Je n’ai ni expérience, ni formation en art-thérapie. Dans l’ensemble, je pense que tous les médias, tous les supports de thérapie sont valables, utilisés par les bonnes personnes, adaptés aux bons patients. De mon point de vue ce n’est pas l’outil qu’on utilise qui est le plus important, ce sont les capacités du soignant.
Avez-vous déjà intégré vos illustrations ou vos histoires dans votre pratique professionnelle?
Mon bureau est décoré de nombreux dessins et peintures que j’ai faits moi-même et qui sont souvent une interface à la discussion. Il y a par exemple une adolescente au visage triste et au regard vide derrière mon épaule gauche, et souvent des patients me disent “tiens, je me sens comme elle” en la montrant. Et quand je change les tableaux, les patients s’en aperçoivent et commentent. J’avais dans mon bureau le calendrier des danseuses et une de mes patientes âgées m’a raconté au bord des larmes qu’elle avait failli devenir danseuse professionnelle, puis qu’elle était tombée enceinte trop jeune et que la vie l’avait éloignée de ses rêves.

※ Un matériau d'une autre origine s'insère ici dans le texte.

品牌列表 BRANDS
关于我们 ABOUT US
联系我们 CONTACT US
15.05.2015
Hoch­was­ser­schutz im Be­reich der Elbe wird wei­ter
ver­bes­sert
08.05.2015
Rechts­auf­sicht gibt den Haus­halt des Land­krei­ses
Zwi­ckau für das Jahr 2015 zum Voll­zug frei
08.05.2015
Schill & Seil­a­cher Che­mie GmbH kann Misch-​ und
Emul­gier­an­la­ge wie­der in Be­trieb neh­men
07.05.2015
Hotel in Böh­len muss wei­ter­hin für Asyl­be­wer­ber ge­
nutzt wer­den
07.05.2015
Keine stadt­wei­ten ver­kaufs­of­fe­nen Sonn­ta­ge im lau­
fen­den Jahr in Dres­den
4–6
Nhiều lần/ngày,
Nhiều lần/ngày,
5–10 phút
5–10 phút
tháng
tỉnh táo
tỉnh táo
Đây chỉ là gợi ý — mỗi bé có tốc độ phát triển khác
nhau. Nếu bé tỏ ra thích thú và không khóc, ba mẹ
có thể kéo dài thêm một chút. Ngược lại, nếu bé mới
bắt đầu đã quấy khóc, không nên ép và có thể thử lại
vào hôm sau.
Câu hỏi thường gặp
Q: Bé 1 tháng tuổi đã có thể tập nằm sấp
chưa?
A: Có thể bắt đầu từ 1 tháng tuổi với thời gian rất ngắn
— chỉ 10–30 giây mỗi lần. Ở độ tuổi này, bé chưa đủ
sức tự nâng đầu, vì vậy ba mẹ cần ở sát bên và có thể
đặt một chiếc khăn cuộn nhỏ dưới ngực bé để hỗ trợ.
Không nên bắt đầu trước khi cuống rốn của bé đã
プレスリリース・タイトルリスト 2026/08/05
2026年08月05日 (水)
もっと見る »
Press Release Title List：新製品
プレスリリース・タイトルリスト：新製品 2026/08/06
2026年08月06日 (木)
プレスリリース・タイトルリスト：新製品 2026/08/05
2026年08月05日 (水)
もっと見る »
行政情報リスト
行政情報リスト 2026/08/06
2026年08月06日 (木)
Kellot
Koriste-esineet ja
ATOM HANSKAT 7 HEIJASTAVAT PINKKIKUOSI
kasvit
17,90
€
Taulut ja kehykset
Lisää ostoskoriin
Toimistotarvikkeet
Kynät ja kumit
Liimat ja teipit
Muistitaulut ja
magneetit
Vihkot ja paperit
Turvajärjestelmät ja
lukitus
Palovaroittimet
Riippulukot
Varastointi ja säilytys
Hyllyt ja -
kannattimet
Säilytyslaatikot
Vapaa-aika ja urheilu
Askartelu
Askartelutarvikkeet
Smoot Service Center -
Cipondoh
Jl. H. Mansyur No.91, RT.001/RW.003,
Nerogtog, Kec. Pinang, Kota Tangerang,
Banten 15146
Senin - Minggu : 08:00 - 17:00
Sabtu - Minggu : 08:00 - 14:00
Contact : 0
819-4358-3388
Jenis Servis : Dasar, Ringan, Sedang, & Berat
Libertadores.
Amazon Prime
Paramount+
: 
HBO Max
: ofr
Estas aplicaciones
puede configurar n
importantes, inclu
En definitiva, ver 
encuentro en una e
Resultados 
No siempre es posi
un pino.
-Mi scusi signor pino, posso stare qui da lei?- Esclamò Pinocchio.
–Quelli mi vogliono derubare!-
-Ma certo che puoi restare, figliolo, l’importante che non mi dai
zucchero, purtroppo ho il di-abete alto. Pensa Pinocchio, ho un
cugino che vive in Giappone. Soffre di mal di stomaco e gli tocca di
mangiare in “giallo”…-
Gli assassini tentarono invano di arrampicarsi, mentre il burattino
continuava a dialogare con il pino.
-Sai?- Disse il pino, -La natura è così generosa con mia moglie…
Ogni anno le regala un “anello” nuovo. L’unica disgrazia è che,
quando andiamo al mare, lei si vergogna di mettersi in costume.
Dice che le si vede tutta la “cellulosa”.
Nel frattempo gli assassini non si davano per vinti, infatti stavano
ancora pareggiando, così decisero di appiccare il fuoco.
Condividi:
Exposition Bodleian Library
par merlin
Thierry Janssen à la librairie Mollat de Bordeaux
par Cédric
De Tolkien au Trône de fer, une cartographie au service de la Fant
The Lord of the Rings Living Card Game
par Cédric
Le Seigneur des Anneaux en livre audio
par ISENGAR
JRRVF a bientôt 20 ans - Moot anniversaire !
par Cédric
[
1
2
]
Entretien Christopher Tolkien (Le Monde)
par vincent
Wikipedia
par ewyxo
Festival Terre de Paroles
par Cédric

Quand j’avais le calendrier chats, les patients disaient “oh, on dirait mon Bobby!” ou “c’est le portrait craché de mon Nougat, expression diabolique inclues!”. Donc, non, je n’intègre pas volontairement mes œuvres dans ma pratique, mais elles y sont présentes.
Quel regard portez-vous sur la créativité comme moyen d’expression émotionnelle ?
Je pense que la créativité est un moyen d’expression central, je pense que c’est ce qui fait de nous des êtres humains, c’est ce qui nous permet d’être plus qu’une bactérie, qu’un légume ou qu’un pur consommateur. Se servir de l’art comme moyen d’expression émotionnelle, c’est à mon avis une façon d’aller beaucoup plus loin, une liberté supplémentaire. Certains de mes patients savent que j’écris, que je dessine. Et cela leur permet d’oser partager avec moi leurs propres créations. J’ai des patients psychotiques qui peignent des œuvres très fortes, très dérangeantes. D’autres souffrant de dépressions qui disent plus dans leurs slams ou leurs poèmes que ce qu’ils peuvent exprimer en face à face.